Adalet Duygusunun Sarsılması, İçimizde Neleri Yerinden Oynatır?
Merhaba sevgili Relater,
Umarım olabildiğince iyisindir.
Fark ediyorum ki gözümüzün önünde yaşanan haksızlıklar, hele bir de birine değil binlere yapıldığında içimizdeki en temel duygulara dokunuyor. Bu hafta, anayasal hakkını kullandığı için gözaltına alınan gençleri izlerken hissettiklerimiz sadece öfke değil, onun da ötesinde bir şeydi belki de. Kimi zaman utanç, kimi zaman çaresizlik, kimi zaman korku. Ama en çok da “Bu da yapılabiliyorsa artık hiçbir şeyin güvencesi yok.” hissi.
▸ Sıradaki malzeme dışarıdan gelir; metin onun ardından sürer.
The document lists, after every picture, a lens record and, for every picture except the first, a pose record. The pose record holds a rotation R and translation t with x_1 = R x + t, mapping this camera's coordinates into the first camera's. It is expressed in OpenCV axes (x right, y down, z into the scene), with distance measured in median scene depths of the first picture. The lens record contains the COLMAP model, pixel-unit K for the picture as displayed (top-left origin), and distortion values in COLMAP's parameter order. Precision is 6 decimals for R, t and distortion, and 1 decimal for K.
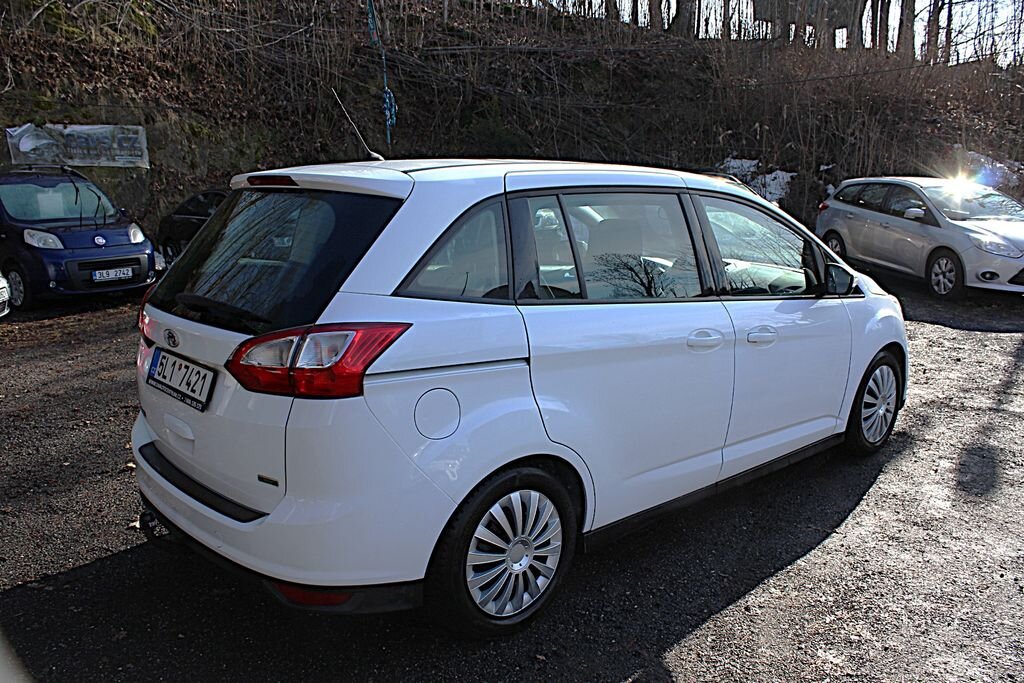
lens RADIAL K [[862.7, 0, 513.9], [0, 862.7, 344.6], [0, 0, 1]] dist [-0.165957, 0.149414]
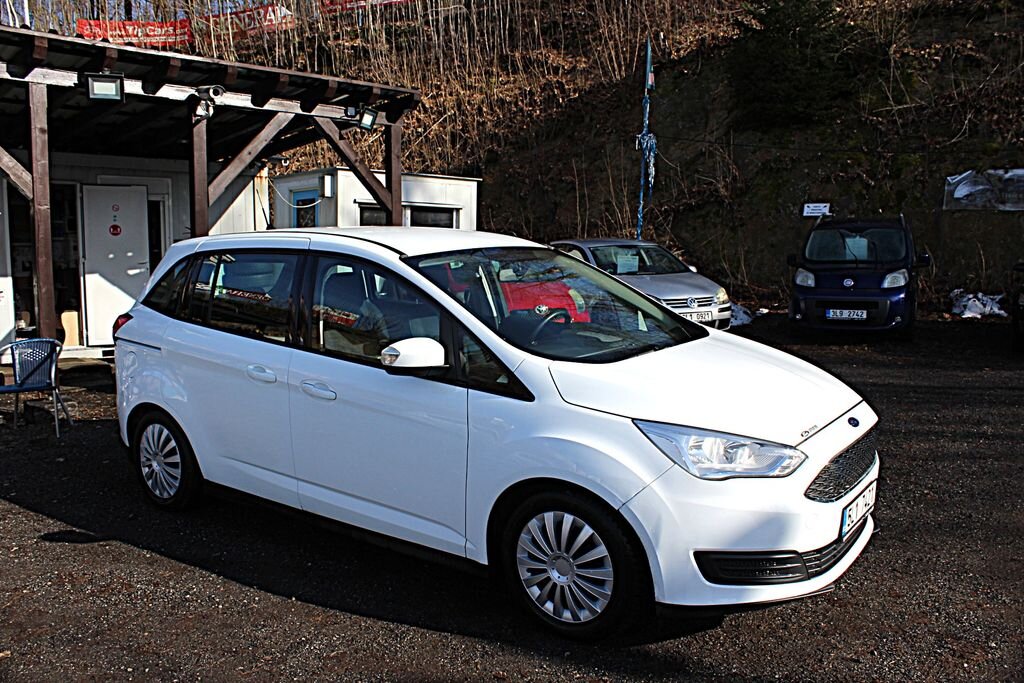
lens RADIAL K [[858.5, 0, 511.2], [0, 858.5, 343.7], [0, 0, 1]] dist [-0.169020, 0.150381]
pose [[0.194646, 0.125570, -0.972803, 0.312741], [-0.169767, 0.981117, 0.092675, -0.047309], [0.966070, 0.147111, 0.212288, 0.231456]]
Adalet duygusu, psikolojik dayanıklılığımızın temel taşlarından birisi. Bireysel olarak haksızlığa uğramış olmasak bile, adil olmayan bir sistemin içinde yaşamak, güvenlik hissimizi sarsar. Hukuka güvenemediğimizde sadece geleceğimiz değil, bugünümüz de belirsizleşir. Çünkü sadece ne yaşayacağımızı değil, başımıza bir şey geldiğinde kime başvurabileceğimizi de bilmek isteriz.
Bu belirsizlik halinin, çoğumuzda ağır bir stres tepkisi yaratması çok doğaldır. Uyuyamamak, odaklanamamak, sinirli hissetmek, sık sık haberleri kontrol etmek... Hepsi bu baskı ortamına verilen çok insani tepkilerdir. Bedenimiz “güvende değilim” mesajını alır ve sürekli alarmda kalır.
Ama bununla baş etmek için elimizden gelen bir şey yok sanmayalım. Haksızlığın karşısında hissettiğimiz duyguların bizi boğmasına izin vermemek için:
İsim koyabiliriz. Bu bir “adalet kaybı yasıdır.” Güvendiğimiz sistemin bize hizmet etmediğini fark etmenin yasını tutuyoruzdur.
Kolektif hissetmek, yalnızlığı azaltır. Bu duyguları hisseden tek kişi sen değilsin. Bunları seninle paylaşan bir topluluk olduğunu bilmek, yalnız hissetmenin getirdiği yükü sırtından alabilir.
İfade alanları yaratmak, içe kapanıp paralize olmamızın önüne geçer. Yazmak, çizmek, konuşmak, paylaşmak beynimizin duygularımızı işlemesini sağlar.
Destek sistemlerini güçlendirmek, kalabalıkta kaybolduğunu hissettiğin anlarda ne yöne gideceğini belirler. Yanında olan bir insanı görmek, daha sakin kalabilmeni sağlar.
Bu duyguların hiçbiri “anormal” değil. Üstelik bu duygularda yalnız da değilsin. Bu ülkede hakkını aramaya çalışan herkesin sırtında benzer bir ağırlık var. Ancak ve ancak bu yükü birlikte taşımaya devam edersek bir gün, gerçek adalete kavuşacağız ve sırtımızdaki yükler de sahibini bulacak.